__Stored data__
BEGIN

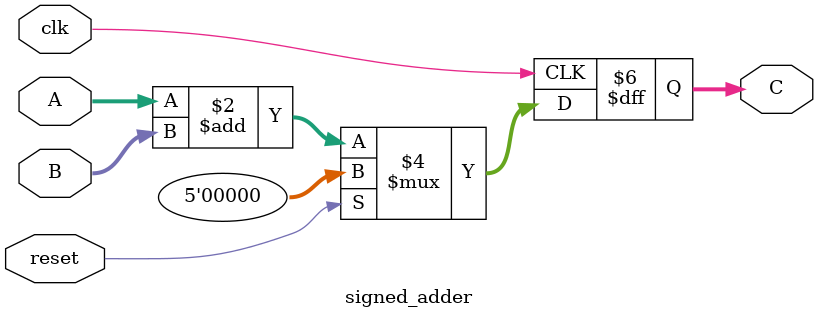
<source format=v>
module signed_adder (
    input clk,
    input reset,
    input signed [3:0] A,
    input signed [3:0] B,
    output reg signed [4:0] C
);

  always @(posedge clk) begin
    if (reset) C <= 5'b0;
    else C <= A + B;
  end

endmodule

</source>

END

__Try it__
In the listing above, find each line with the word "input" and copy it.

__Solution for this exercise__
    input clk,
    input reset,
    input signed [3:0] A,
    input signed [3:0] B,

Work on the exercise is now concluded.